Bamboo drinking straws – sensitive exotics

They are a real eye-catcher in a glass. But ultimately, exotic bamboo drinking straws are, like so many things, a matter of taste.

Many suppliers emphasise the purely natural element when advertising these straws. However, what they fail to mention are the long distances the bamboo has to travel from Asia to end up in our drinks at some point. This reduces the eco-friendly element somewhat.

In addition, cleaning these straws is a cumbersome task: bamboo straws cannot be cleaned in a dishwasher as this causes them to warp. This means each straw needs to be cleaned by hand using a small brush, and even then, they do not end up completely clean and free of residue. This is why bamboo straws are also not permitted in restaurants by law. And another drawback: bamboo has an annoying taste of its own and gradually takes on the colour of the drink.

Glass drinking straws – disadvantages that are crystal clear

Glass drinking straws allow you to look deep inside. This is both a blessing and a curse.
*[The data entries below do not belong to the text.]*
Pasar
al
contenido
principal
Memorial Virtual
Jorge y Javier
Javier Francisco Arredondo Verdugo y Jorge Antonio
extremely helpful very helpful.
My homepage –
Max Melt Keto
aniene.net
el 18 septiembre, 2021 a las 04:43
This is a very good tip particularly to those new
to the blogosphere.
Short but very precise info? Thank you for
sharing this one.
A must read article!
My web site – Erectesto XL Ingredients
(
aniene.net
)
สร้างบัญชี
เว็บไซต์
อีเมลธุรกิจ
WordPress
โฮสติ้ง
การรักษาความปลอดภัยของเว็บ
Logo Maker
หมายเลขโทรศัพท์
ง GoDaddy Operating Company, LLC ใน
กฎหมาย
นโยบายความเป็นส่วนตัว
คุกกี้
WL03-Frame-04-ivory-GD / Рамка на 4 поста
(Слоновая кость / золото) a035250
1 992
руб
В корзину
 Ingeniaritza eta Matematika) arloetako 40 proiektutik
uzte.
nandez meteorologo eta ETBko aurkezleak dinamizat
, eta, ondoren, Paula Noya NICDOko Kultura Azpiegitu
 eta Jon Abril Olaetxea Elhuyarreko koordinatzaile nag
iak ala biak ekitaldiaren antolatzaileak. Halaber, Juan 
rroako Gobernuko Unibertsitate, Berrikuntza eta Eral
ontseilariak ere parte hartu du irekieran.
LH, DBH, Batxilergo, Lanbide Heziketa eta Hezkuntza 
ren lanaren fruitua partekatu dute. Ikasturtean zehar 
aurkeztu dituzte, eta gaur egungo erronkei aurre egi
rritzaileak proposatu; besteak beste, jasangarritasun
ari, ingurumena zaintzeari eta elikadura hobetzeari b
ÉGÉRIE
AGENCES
The transparency of glass makes it easy to see dirt. Unfortunately, similarly to bamboo and metal drinking straws, glass drinking straws are also difficult to clean. Contrary to manufacturer promises, dishwashers often fail to remove all residues from inside the straw. This means that you may sometimes discover remnants of the previous drink in your glass straw. In order to combat this issue, many manufacturers provide a slender brush that should be used to clean the inside of every single straw by hand. However, cleaning the straws manually with the brush provided is extremely time-consuming, not very effective and simply not a reasonable task for those working in the busy restaurant trade.
The bacteria and germs that cannot be seen are even worse. These make it nigh on impossible to reuse the straws – especially in the restaurant sector.
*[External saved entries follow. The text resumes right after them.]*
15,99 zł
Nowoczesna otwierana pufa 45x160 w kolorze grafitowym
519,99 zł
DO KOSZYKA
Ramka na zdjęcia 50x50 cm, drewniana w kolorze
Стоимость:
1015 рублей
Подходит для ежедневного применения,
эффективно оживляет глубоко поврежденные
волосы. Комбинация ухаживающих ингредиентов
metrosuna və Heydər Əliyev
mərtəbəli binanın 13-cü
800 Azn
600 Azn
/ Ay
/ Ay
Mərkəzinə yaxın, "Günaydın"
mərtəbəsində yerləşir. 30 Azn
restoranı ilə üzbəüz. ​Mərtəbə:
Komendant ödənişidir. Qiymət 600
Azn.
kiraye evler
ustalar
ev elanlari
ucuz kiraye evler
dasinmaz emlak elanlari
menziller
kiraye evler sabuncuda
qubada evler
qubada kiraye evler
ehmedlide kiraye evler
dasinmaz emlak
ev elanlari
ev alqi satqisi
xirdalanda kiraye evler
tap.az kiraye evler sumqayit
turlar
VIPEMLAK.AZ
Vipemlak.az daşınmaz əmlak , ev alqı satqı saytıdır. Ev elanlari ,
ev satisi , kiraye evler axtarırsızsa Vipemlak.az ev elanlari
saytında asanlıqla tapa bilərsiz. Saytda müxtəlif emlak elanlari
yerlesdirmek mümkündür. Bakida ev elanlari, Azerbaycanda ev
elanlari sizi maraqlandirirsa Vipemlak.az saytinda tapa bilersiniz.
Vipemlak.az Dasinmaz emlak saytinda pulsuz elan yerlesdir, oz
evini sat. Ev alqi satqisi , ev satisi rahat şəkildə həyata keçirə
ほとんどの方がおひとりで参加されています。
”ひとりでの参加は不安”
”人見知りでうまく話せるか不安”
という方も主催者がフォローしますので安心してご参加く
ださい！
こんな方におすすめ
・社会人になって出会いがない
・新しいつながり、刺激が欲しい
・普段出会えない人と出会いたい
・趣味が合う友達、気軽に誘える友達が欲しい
The problem is not the material, then, but rather the difficulty of the cleaning process.

Metal drinking straws – great on the outside, grim on the inside

Stainless steel drinking straws look elegant – at least from the outside. But how do they look on the inside after use?

Metal drinking straws are reusable products. This means that they have a decisive advantage over disposable plastic drinking straws. So far, so good. But when it comes to cleaning them, stainless steel drinking straws really lose their sheen. In principle, you can only guess how the inside of the little metal stick looks after a few weeks of use. In addition, due to the nature of their production, the interior surfaces of the straws cannot be polished as smooth as the outside. The finish is rough and, when viewed under a microscope, full of grooves and small craters. Drink residues accumulate in these over time: a fertile breeding ground for bacteria, dirt and germs.